**Exercise prompt**. How many lines in the rows below contain the string "JSON"? Reply with the number alone.

**Entries supplied**.
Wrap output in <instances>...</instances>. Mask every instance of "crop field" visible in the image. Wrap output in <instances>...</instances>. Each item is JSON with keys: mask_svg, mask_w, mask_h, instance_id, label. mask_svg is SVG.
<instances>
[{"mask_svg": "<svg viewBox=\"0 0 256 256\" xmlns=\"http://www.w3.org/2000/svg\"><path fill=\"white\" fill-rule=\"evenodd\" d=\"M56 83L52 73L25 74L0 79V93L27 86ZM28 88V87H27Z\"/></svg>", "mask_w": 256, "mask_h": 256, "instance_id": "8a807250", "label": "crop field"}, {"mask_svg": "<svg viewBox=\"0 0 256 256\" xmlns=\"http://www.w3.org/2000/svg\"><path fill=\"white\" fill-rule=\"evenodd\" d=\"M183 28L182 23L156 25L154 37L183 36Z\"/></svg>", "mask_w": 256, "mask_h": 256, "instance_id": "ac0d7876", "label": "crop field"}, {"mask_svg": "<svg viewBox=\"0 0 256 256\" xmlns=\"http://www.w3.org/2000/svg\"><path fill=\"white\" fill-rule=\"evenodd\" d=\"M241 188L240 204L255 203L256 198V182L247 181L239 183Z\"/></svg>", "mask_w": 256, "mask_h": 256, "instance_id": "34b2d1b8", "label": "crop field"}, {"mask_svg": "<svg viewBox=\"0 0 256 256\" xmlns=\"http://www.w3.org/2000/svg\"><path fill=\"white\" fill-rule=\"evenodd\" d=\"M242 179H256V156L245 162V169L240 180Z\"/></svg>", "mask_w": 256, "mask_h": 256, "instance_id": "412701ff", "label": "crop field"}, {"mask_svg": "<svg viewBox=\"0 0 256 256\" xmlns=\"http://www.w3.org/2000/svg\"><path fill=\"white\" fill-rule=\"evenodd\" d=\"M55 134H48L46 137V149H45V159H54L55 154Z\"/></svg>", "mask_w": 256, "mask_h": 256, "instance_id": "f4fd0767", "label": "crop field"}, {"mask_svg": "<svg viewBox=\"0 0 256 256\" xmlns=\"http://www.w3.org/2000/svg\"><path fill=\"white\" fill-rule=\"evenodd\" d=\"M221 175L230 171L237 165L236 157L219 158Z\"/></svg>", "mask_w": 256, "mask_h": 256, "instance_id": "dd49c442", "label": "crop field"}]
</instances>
* * *
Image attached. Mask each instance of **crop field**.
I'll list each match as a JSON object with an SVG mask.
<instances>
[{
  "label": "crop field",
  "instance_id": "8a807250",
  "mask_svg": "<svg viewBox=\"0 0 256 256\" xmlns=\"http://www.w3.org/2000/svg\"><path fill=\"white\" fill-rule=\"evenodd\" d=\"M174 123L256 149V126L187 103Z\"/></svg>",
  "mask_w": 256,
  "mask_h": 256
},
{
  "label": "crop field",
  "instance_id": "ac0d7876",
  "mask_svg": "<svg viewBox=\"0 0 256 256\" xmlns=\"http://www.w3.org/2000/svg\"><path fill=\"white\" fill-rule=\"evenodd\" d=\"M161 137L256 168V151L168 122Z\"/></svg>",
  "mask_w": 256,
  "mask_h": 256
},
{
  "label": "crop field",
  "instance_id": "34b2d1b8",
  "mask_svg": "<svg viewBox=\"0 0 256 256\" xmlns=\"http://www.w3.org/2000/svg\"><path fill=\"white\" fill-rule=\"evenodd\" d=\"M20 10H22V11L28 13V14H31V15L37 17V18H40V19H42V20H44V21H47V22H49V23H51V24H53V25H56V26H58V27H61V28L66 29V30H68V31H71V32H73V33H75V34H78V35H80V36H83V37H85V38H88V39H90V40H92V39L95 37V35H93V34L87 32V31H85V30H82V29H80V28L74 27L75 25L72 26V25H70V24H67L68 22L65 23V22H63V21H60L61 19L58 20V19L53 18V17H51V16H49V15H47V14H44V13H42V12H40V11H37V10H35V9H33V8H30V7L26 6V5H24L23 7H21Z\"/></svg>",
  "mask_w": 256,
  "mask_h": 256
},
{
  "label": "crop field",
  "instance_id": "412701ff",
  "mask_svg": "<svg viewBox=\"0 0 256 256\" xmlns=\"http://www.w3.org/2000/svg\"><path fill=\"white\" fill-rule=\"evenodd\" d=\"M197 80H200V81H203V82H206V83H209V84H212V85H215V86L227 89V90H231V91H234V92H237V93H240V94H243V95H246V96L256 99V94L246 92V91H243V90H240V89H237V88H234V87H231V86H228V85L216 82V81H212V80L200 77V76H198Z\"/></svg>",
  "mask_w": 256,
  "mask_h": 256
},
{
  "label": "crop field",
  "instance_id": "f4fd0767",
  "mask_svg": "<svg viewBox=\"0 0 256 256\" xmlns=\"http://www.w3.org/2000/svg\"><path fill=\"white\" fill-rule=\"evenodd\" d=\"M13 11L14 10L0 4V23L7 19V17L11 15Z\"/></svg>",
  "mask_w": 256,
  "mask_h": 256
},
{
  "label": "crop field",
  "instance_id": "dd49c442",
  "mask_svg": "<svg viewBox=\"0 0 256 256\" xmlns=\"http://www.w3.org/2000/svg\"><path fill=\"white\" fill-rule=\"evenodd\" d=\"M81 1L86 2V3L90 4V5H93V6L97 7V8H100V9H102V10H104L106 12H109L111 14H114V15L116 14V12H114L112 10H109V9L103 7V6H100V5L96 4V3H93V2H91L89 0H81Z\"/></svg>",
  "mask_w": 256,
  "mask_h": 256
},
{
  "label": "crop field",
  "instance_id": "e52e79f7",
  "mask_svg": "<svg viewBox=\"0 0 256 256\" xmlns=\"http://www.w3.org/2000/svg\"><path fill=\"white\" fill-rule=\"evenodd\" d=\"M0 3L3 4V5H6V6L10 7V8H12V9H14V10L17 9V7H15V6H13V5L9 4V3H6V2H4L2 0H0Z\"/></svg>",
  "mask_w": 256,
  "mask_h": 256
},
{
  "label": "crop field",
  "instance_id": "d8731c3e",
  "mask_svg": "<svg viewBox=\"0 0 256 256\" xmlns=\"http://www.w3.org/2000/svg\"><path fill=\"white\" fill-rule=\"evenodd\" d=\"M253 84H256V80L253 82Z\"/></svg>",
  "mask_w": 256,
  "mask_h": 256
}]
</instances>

**Solved problem**. 2